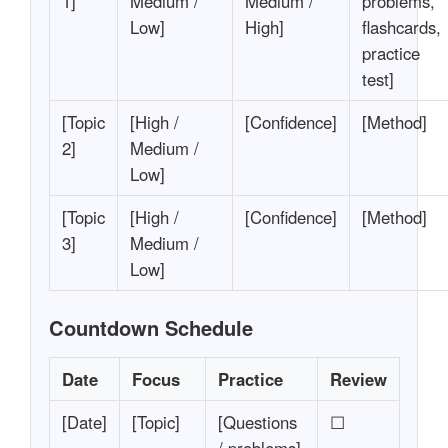
1]
Medium /
Medium /
problems,
Low]
High]
flashcards,
practice
test]
[Topic
[High /
[Confidence]
[Method]
2]
Medium /
Low]
[Topic
[High /
[Confidence]
[Method]
3]
Medium /
Low]
Countdown Schedule
Date
Focus
Practice
Review
[Date]
[Topic]
[Questions
☐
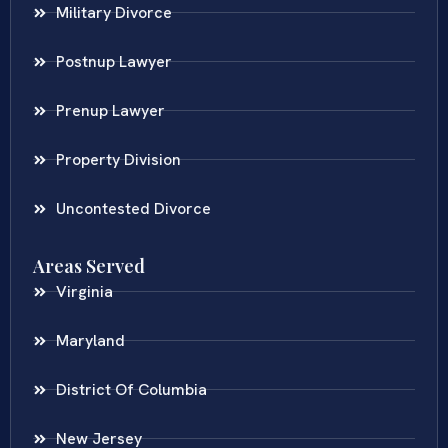
Military Divorce
Postnup Lawyer
Prenup Lawyer
Property Division
Uncontested Divorce
Areas Served
Virginia
Maryland
District Of Columbia
New Jersey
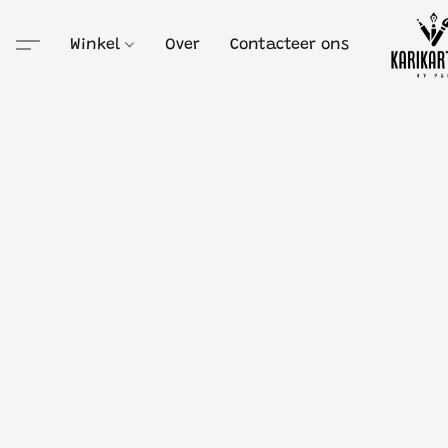
Winkel
Over
Contacteer ons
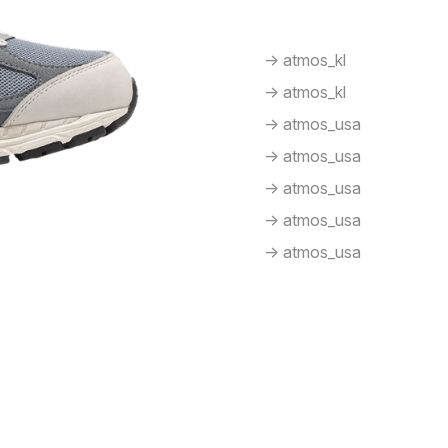
-> atmos_kl
-> atmos_kl
-> atmos_usa
-> atmos_usa
-> atmos_usa
-> atmos_usa
-> atmos_usa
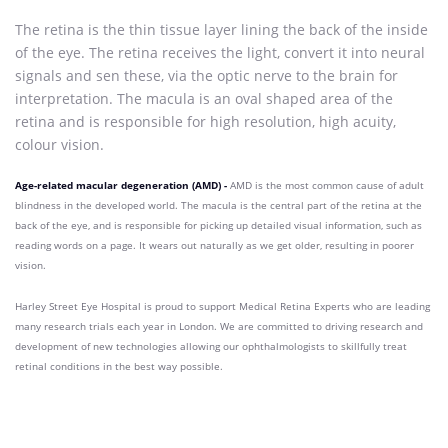
The retina is the thin tissue layer lining the back of the inside
of the eye. The retina receives the light, convert it into neural
signals and sen these, via the optic nerve to the brain for
interpretation. The macula is an oval shaped area of the
retina and is responsible for high resolution, high acuity,
colour vision.
Age-related macular degeneration (AMD) -
AMD is the most common cause of adult
blindness in the developed world. The macula is the central part of the retina at the
back of the eye, and is responsible for picking up detailed visual information, such as
reading words on a page. It wears out naturally as we get older, resulting in poorer
vision.
Harley Street Eye Hospital is proud to support
Medical Retina Experts who
are leading
many research trials each year in London. We are committed to driving research and
development of new technologies allowing our ophthalmologists to skillfully treat
retinal conditions in the best way possible.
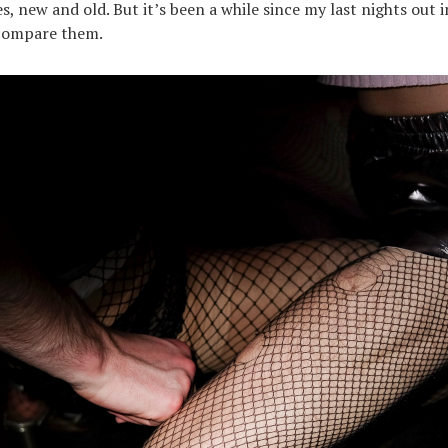
s, new and old. But it’s been a while since my last nights out 
 compare them.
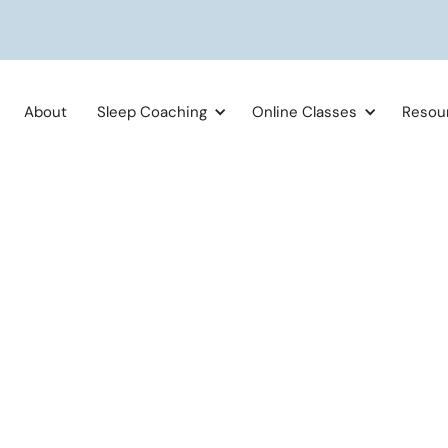
About
Sleep Coaching
Online Classes
Resou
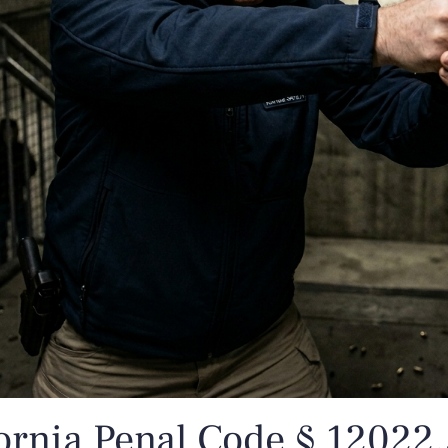
ornia Penal Code § 12022.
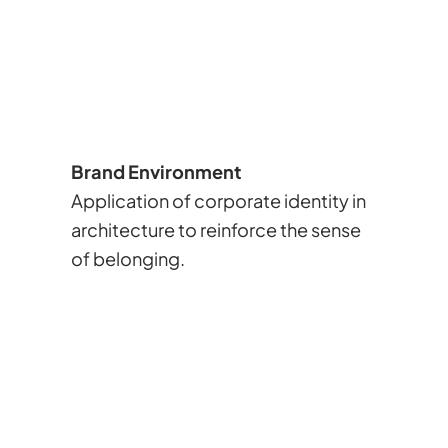
Brand Environment
Application of corporate identity in
architecture to reinforce the sense
of belonging.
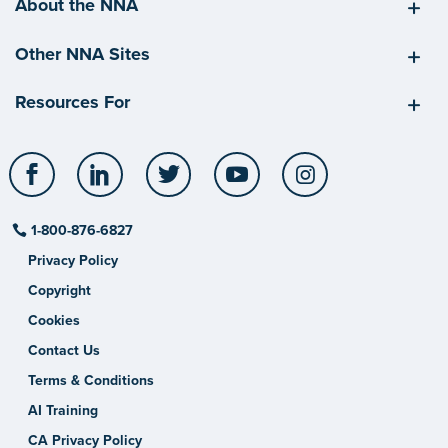
About the NNA
Other NNA Sites
Resources For
Facebook
LinkedIn
Twitter
YouTube
Instagram
1-800-876-6827
Privacy Policy
Copyright
Cookies
Contact Us
Terms & Conditions
AI Training
CA Privacy Policy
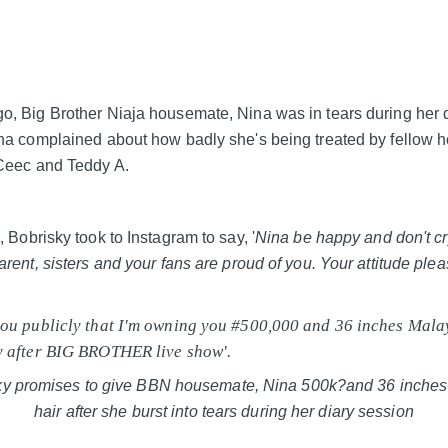
, Big Brother Niaja housemate, Nina was in tears during her 
na complained about how badly she's being treated by fellow
Ceec and Teddy A.
 Bobrisky took to Instagram to say, '
Nina be happy and don't cr
arent, sisters and your fans are proud of you. Your attitude pl
ou publicly that I'm owning you #500,000 and 36 inches Mala
y after BIG BROTHER live show'.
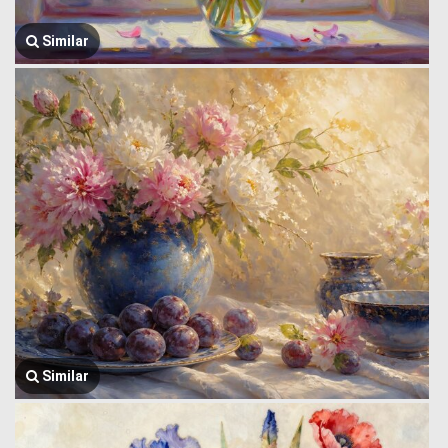
Similar
Similar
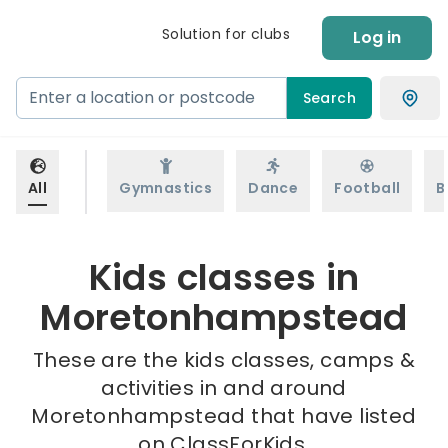
Solution for clubs
Log in
Search
All
Gymnastics
Dance
Football
B
Kids classes in
Moretonhampstead
These are the kids classes, camps &
activities in and around
Moretonhampstead that have listed
on ClassForKids.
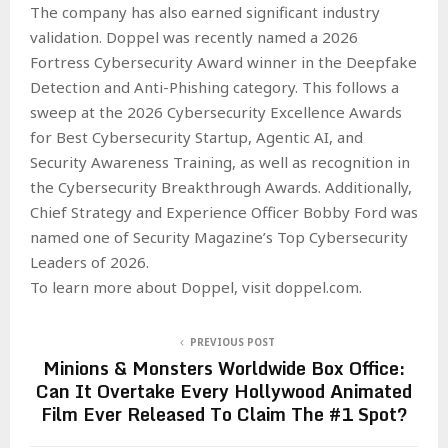
The company has also earned significant industry
validation. Doppel was recently named a 2026
Fortress Cybersecurity Award winner in the Deepfake
Detection and Anti-Phishing category. This follows a
sweep at the 2026 Cybersecurity Excellence Awards
for Best Cybersecurity Startup, Agentic AI, and
Security Awareness Training, as well as recognition in
the Cybersecurity Breakthrough Awards. Additionally,
Chief Strategy and Experience Officer Bobby Ford was
named one of Security Magazine’s Top Cybersecurity
Leaders of 2026.
To learn more about Doppel, visit doppel.com.
PREVIOUS POST
Minions & Monsters Worldwide Box Office:
Can It Overtake Every Hollywood Animated
Film Ever Released To Claim The #1 Spot?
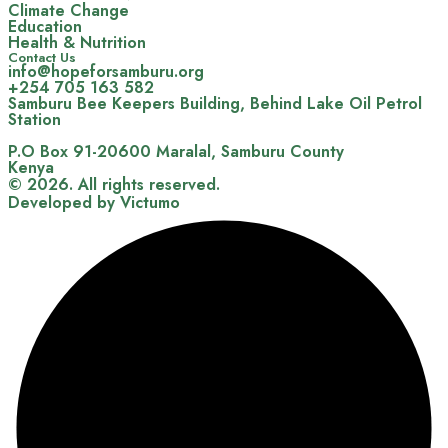
Climate Change
Education
Health & Nutrition
Contact Us
info@hopeforsamburu.org
+254 705 163 582
Samburu Bee Keepers Building, Behind Lake Oil Petrol
Station
P.O Box 91-20600 Maralal, Samburu County
Kenya
© 2026. All rights reserved.
Developed by Victumo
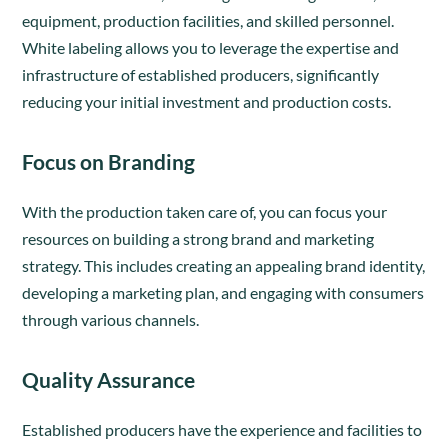
equipment, production facilities, and skilled personnel.
White labeling allows you to leverage the expertise and
infrastructure of established producers, significantly
reducing your initial investment and production costs.
Focus on Branding
With the production taken care of, you can focus your
resources on building a strong brand and marketing
strategy. This includes creating an appealing brand identity,
developing a marketing plan, and engaging with consumers
through various channels.
Quality Assurance
Established producers have the experience and facilities to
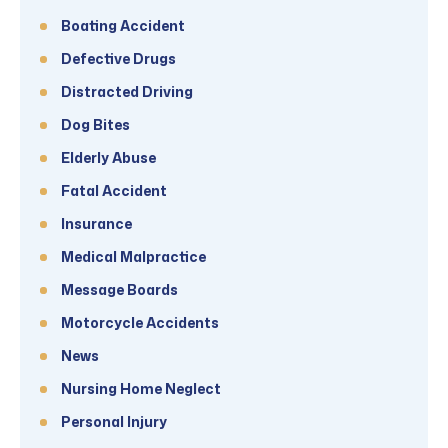
Boating Accident
Defective Drugs
Distracted Driving
Dog Bites
Elderly Abuse
Fatal Accident
Insurance
Medical Malpractice
Message Boards
Motorcycle Accidents
News
Nursing Home Neglect
Personal Injury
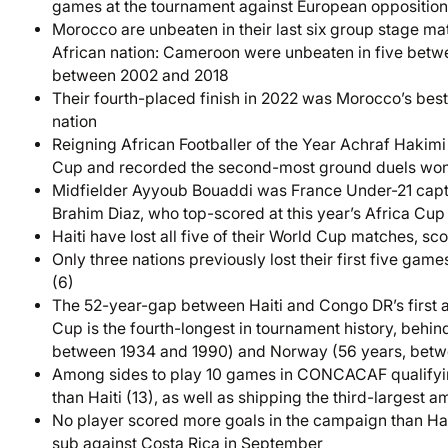
games at the tournament against European opposition 
Morocco are unbeaten in their last six group stage ma
African nation: Cameroon were unbeaten in five bet
between 2002 and 2018
Their fourth-placed finish in 2022 was Morocco’s best
nation
Reigning African Footballer of the Year Achraf Hakim
Cup and recorded the second-most ground duels won
Midfielder Ayyoub Bouaddi was France Under-21 capta
Brahim Diaz, who top-scored at this year’s Africa Cup 
Haiti have lost all five of their World Cup matches, 
Only three nations previously lost their first five gam
(6)
The 52-year-gap between Haiti and Congo DR’s first
Cup is the fourth-longest in tournament history, behi
between 1934 and 1990) and Norway (56 years, betw
Among sides to play 10 games in CONCACAF qualifyi
than Haiti (13), as well as shipping the third-largest 
No player scored more goals in the campaign than Hait
sub against Costa Rica in September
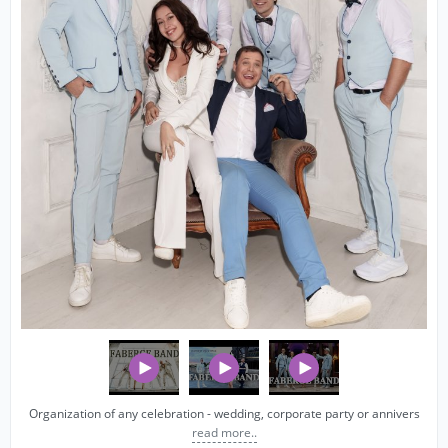
Organization of any celebration - wedding, corporate party or annivers
read more..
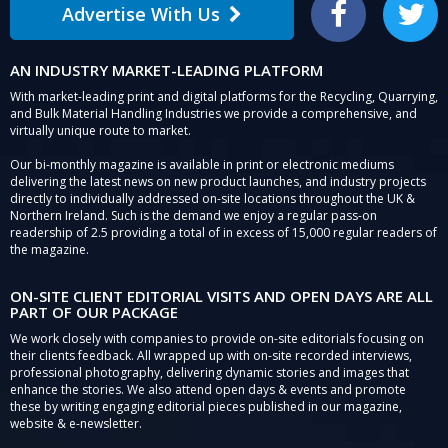
Advertise With Us
Facebook
Twitter
AN INDUSTRY MARKET-LEADING PLATFORM
With market-leading print and digital platforms for the Recycling, Quarrying,
and Bulk Material Handling Industries we provide a comprehensive, and
virtually unique route to market.
Our bi-monthly magazine is available in print or electronic mediums
delivering the latest news on new product launches, and industry projects
directly to individually addressed on-site locations throughout the UK &
Northern Ireland. Such is the demand we enjoy a regular pass-on
readership of 2.5 providing a total of in excess of 15,000 regular readers of
the magazine.
ON-SITE CLIENT EDITORIAL VISITS AND OPEN DAYS ARE ALL
PART OF OUR PACKAGE
We work closely with companies to provide on-site editorials focusing on
their clients feedback. All wrapped up with on-site recorded interviews,
professional photography, delivering dynamic stories and images that
enhance the stories. We also attend open days & events and promote
these by writing engaging editorial pieces published in our magazine,
website & e-newsletter.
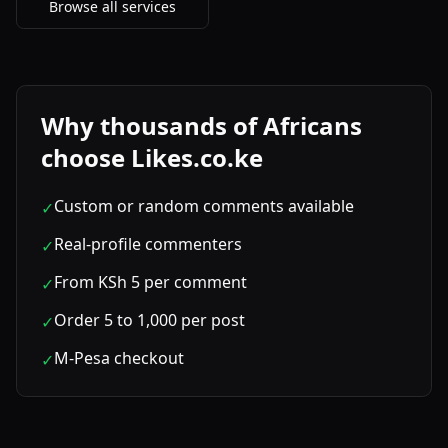
Browse all services
Why thousands of Africans
choose Likes.co.ke
Custom or random comments available
✓
Real-profile commenters
✓
From KSh 5 per comment
✓
Order 5 to 1,000 per post
✓
M-Pesa checkout
✓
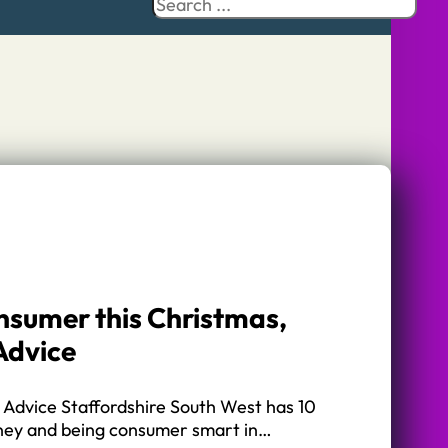
Search
onsumer this Christmas,
Advice
 Advice Staffordshire South West has 10
oney and being consumer smart in…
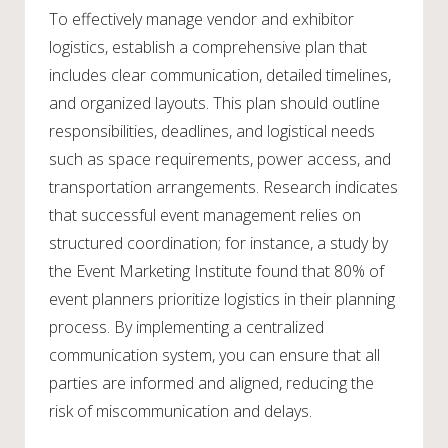
To effectively manage vendor and exhibitor
logistics, establish a comprehensive plan that
includes clear communication, detailed timelines,
and organized layouts. This plan should outline
responsibilities, deadlines, and logistical needs
such as space requirements, power access, and
transportation arrangements. Research indicates
that successful event management relies on
structured coordination; for instance, a study by
the Event Marketing Institute found that 80% of
event planners prioritize logistics in their planning
process. By implementing a centralized
communication system, you can ensure that all
parties are informed and aligned, reducing the
risk of miscommunication and delays.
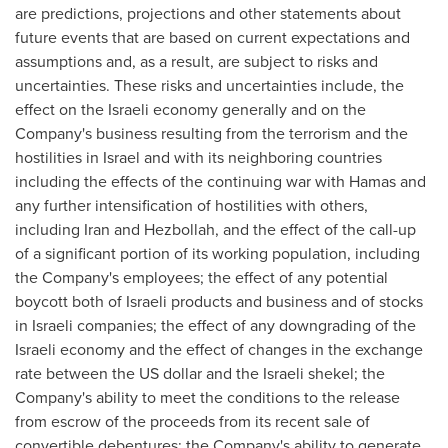
are predictions, projections and other statements about
future events that are based on current expectations and
assumptions and, as a result, are subject to risks and
uncertainties. These risks and uncertainties include, the
effect on the Israeli economy generally and on the
Company's business resulting from the terrorism and the
hostilities in
Israel
and with its neighboring countries
including the effects of the continuing war with Hamas and
any further intensification of hostilities with others,
including
Iran
and Hezbollah, and the effect of the call-up
of a significant portion of its working population, including
the Company's employees; the effect of any potential
boycott both of Israeli products and business and of stocks
in Israeli companies; the effect of any downgrading of the
Israeli economy and the effect of changes in the exchange
rate between the US dollar and the Israeli shekel; the
Company's ability to meet the conditions to the release
from escrow of the proceeds from its recent sale of
convertible debentures; the Company's ability to generate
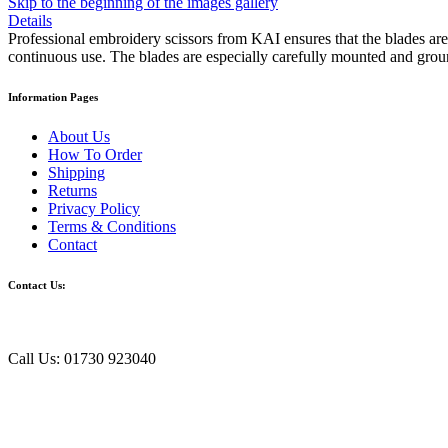
Skip to the beginning of the images gallery
Details
Professional embroidery scissors from KAI ensures that the blades are a
continuous use. The blades are especially carefully mounted and grou
Information Pages
About Us
How To Order
Shipping
Returns
Privacy Policy
Terms & Conditions
Contact
Contact Us:
Call Us: 01730 923040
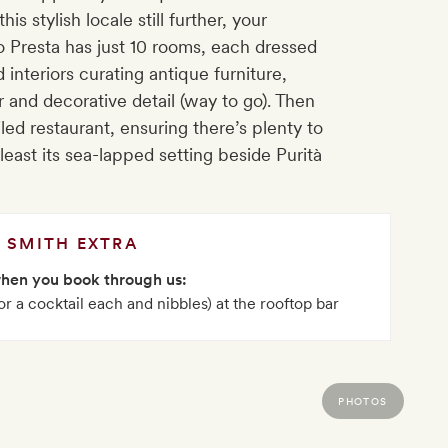
is stylish locale still further, your
o Presta has just 10 rooms, each dressed
 interiors curating antique furniture,
 and decorative detail (way to go). Then
iled restaurant, ensuring there’s plenty to
east its sea-lapped setting beside Purità
SMITH EXTRA
when you book through us:
or a cocktail each and nibbles) at the rooftop bar
PHOTOS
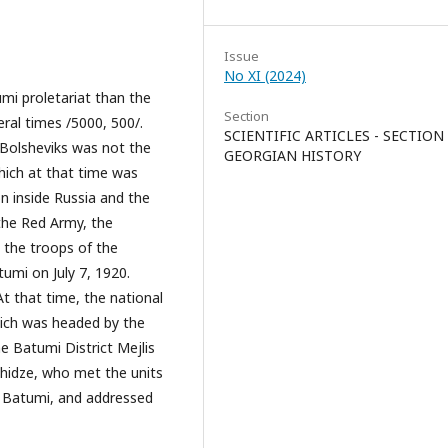
Issue
No XI (2024)
mi proletariat than the
Section
ral times /5000, 500/.
SCIENTIFIC ARTICLES - SECTION
 Bolsheviks was not the
GEORGIAN HISTORY
hich at that time was
on inside Russia and the
the Red Army, the
 the troops of the
umi on July 7, 1920.
At that time, the national
which was headed by the
 Batumi District Mejlis
hidze, who met the units
f Batumi, and addressed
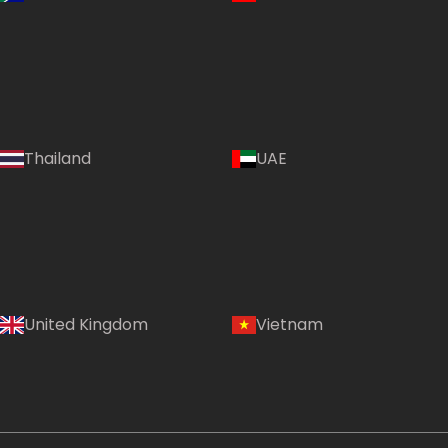
Thailand
UAE
Country:
United Kingdom
Vietnam
Egypt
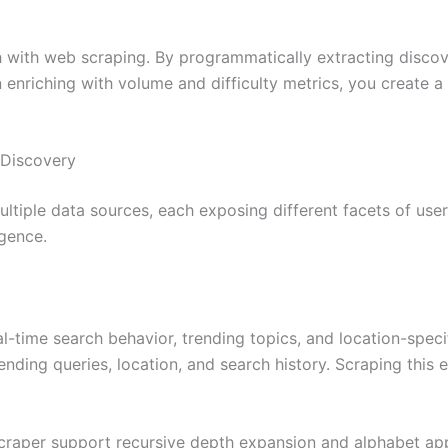
h with web scraping. By programmatically extracting disc
enriching with volume and difficulty metrics, you create a 
 Discovery
iple data sources, each exposing different facets of user
gence.
-time search behavior, trending topics, and location-speci
nding queries, location, and search history. Scraping this 
craper support recursive depth expansion and alphabet ap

AIM OF THE TASK: From the entries, find how many lines contain "engaging" and give the number alone.

EXERCISE RESULT: 2